*Texte*

┄┄┄┄┄┄┄┄┄┄┄┄┄┄┄┄┄┄┄┄

Louise Bourgeois — Galerie Karsten Greve
La galerie Karsten Greve présente un ensemble exceptionnel d’œuvres graphiques de Louise Bourgeois qui fait écho à la grande exposition consacrée à l’artiste par le Moma de New York, An Unfolding Portrait à l’occasion de laquelle le musée met en ligne le catalogue raisonné de ses œuvres imprimées.
« Louise Bourgeois — Editions », Galerie Karsten Greve du 9 janvier au 24 février 2018. En savoir plus L’exercice, souvent difficile, est ici tout particulièrement réussi grâce à un corpus d’une très grande qualité qui fait de ce parcours une plongée radicale dans l’univers mental de l’artiste, aussi libre de sa création qu’indiciblement conditionné par son histoire. Une création qui alterne plaisir technique évident du trait autant que retenue, capacité à l’épure laissant place à l’imaginaire tout en suggérant constamment une sensualité charnelle et inquiétante. S’il est moins célèbre que sa sculpture, l’œuvre imprimé de Louise Bourgeois constitue une part majeure de son activité et compose un corpus de plus de 1200 pièces, réalisées pour la plupart à deux moments de sa vie. Dans les années 1940 d’abord ; depuis ses débuts, Louise Bourgeois a en effet toujours entretenu une proximité avec l’estampe, l’édition et la gravure, qu’elle découvre lors de son arrivée à New York. Peintre de formation, elle y côtoie les artistes de l’atelier 17 qui vont contribuer à développer l’horizon de son langage esthétique.C’est pourtant surtout dans les dernières années de sa vie qu’elle se consacrera à cette activité, consignant dans des centaines de dessins la multitude de formes et de motifs qui ont jalonné son œuvre et trouvant par là une manière de les activer à nouveau, de les faire cohabiter dans des formats plus légers. Avec une cinquantaine de pièces datées des années 1980 à 2009, l’exposition Éditions nous plonge dans un miroir intime d’une artiste qui n’aura cessé de créer, de voir et de raconter. Gravures, dessins sur tissu et éditions supportent ainsi des séries, pièces uniques et variations qui témoignent de sa capacité à déployer, jusque dans sa plus extrême simplicité, son univers tortueux et complexe, où l’omniprésence du végétal et de la chair dessinent un ballet foudroyant d’architectures organiques qui font toute la beauté de ce parcours.

┄┄┄┄┄┄┄┄┄┄┄┄┄┄┄┄┄┄┄┄

*Tâche demandée A*
D'après le texte sur l'exposition Louise Bourgeois :
(i) Quelles sont les dates de l'exposition à la galerie Karsten Greve ?
(ii) De combien de pièces se compose l'œuvre imprimé de l'artiste ?
(iii) Combien de pièces l'exposition présente-t-elle, et de quelles années datent-elles ?
*Tâche demandée B*
Pouvez-vous prolonger le texte sur l'exposition Louise Bourgeois à partir de sa dernière phrase ?

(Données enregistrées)
┄┄┄┄┄┄┄┄┄┄┄┄┄┄┄┄┄┄┄┄

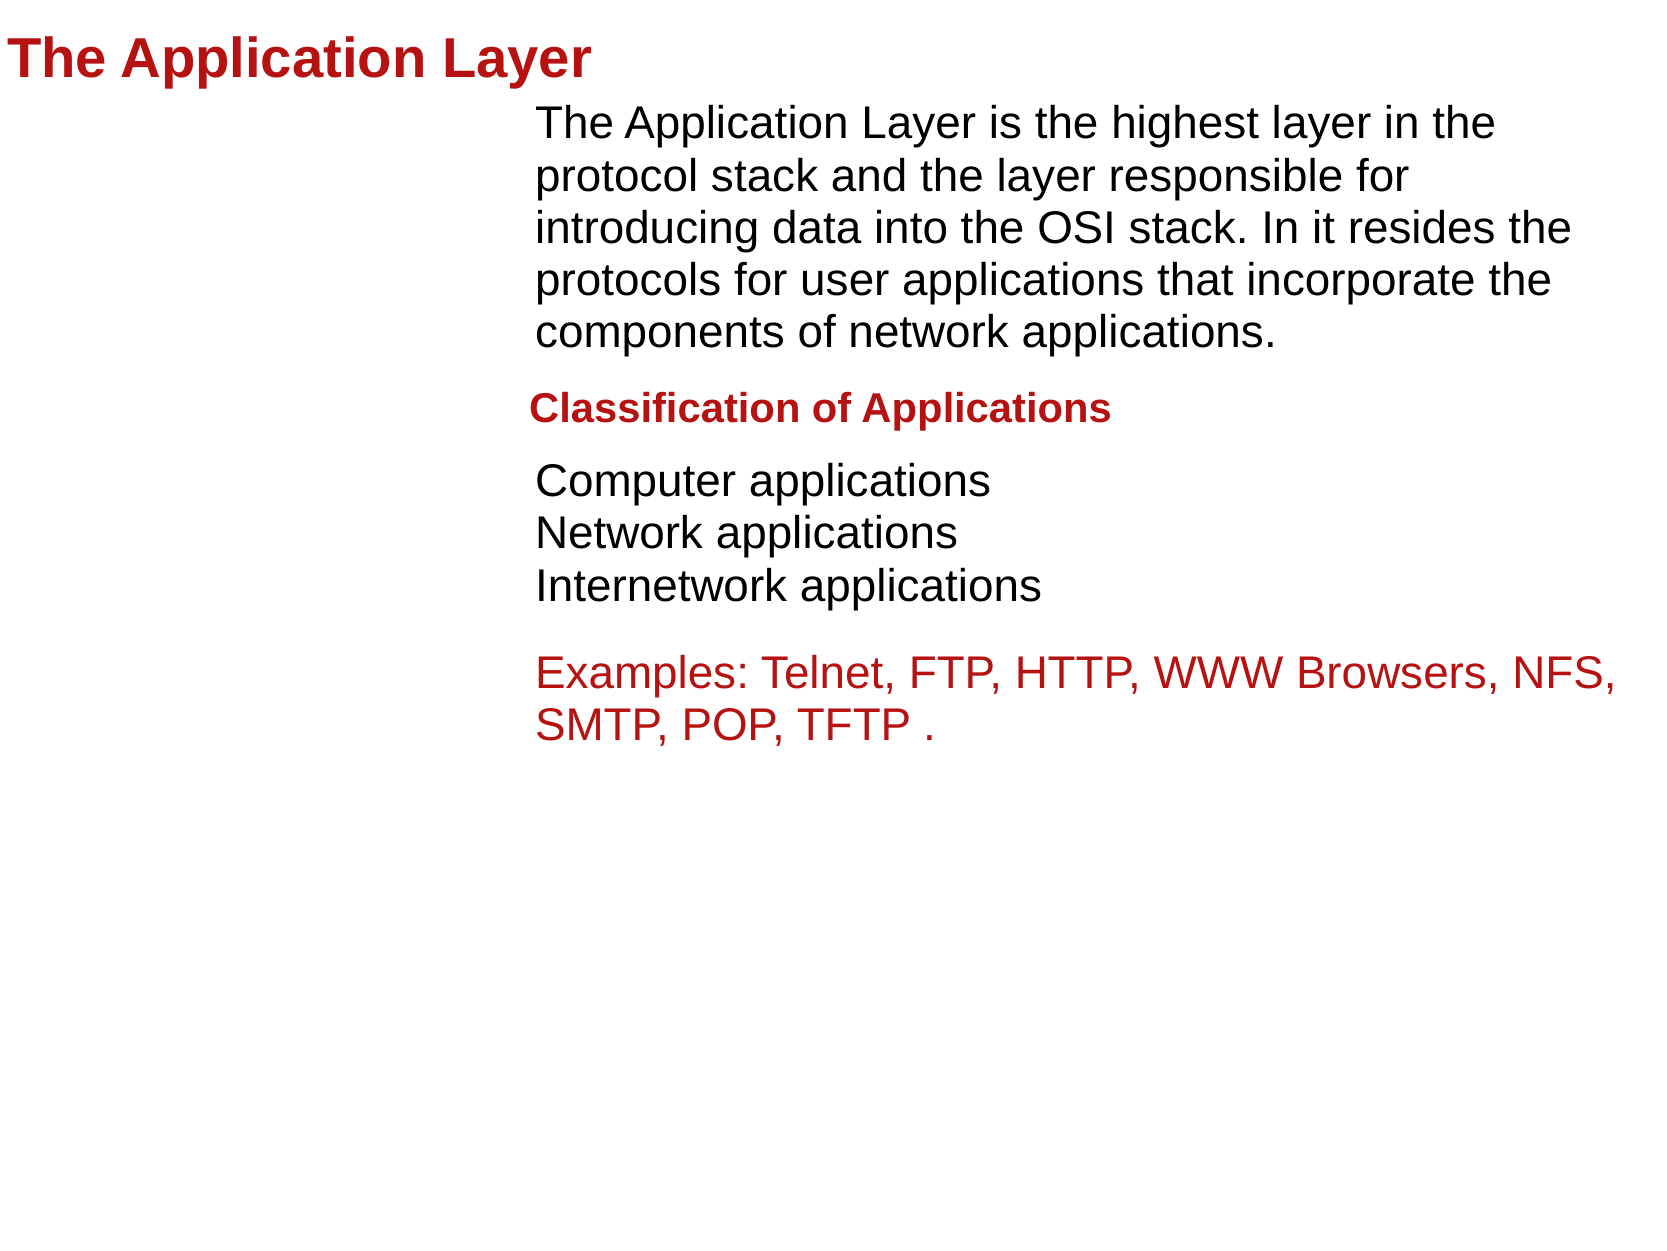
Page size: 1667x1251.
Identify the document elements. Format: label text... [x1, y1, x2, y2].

text_box Classification of Applications [529, 384, 1132, 433]
text_box The Application Layer is the highest layer in the protocol stack and the layer responsible for introducing data into the OSI stack. In it resides the protocols for user applications that incorporate the components of network applications. [535, 97, 1618, 359]
text_box The Application Layer [7, 26, 622, 91]
text_box Computer applications Network applications Internetwork applications Examples: Telnet, FTP, HTTP, WWW Browsers, NFS, SMTP, POP, TFTP . [535, 454, 1660, 751]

┄┄┄┄┄┄┄┄┄┄┄┄┄┄┄┄┄┄┄┄

*Réponse attendue A*
(i) Du 9 janvier au 24 février 2018.
(ii) De plus de 1200 pièces.
(iii) Une cinquantaine de pièces, datées des années 1980 à 2009.

*Réponse attendue B*
Parce qu’elle n’opère pas de hiérarchie entre les médiums, s’accordant à penser que chacun révèle à sa manière ce qu’elle exprime, Louise Bourgeois va injecter dans ses « éditions » des pans entiers de son œuvre et va surtout les utiliser pour agencer des compilations d’images aux allures de variations narratives. Elle multiplie en effet régulièrement les épreuves, ajoutant où oblitérant des éléments, créant une progression à lecture ouverte que les nombreux points d’entrée libèrent de toute chronologie pour en faire de véritables « moments » d’une histoire. On trouve dans l’exposition, outre sa Saint-Sébastienne dont les nombreuses modulations rappellent la force et la richesse, un superbe portfolio, Topiary, qui mêle, à la douleur intime de sa sœur combattant une dégénérescence de sa jambe, le rêve d’une végétation réparatrice des chairs. À l’aide de celle-ci, Louise Bourgeois répare les accidents, les fêlures, mais ne les recouvre pas. Comme dans ses sculptures, la béance est fondatrice d’un corps qui tente de l’envelopper, de lui survivre, l’enferme autant qu’il en est continuellement creusé.
Dans ces tentatives d’épuisement des possibilités du corps, ceux-ci constituent autant d’architectures que le dessin explore, agence pour en bâtir des édifices imposants, des émanations d’objets sensibles qui n’ont jamais existé. Il en va ainsi du Tryptych for the Red Rooms où les corps bornent des passages, dansent et construisent des arêtes en se mouvant. L’Arc de l’hystérie, sa célèbre sculpture inspirée des travaux de Charcot laisse ici place, dans les échanges entre les corps à différentes arches hystériques, constructions vivantes qui modèlent l’espace au gré des sentiments de leurs acteurs.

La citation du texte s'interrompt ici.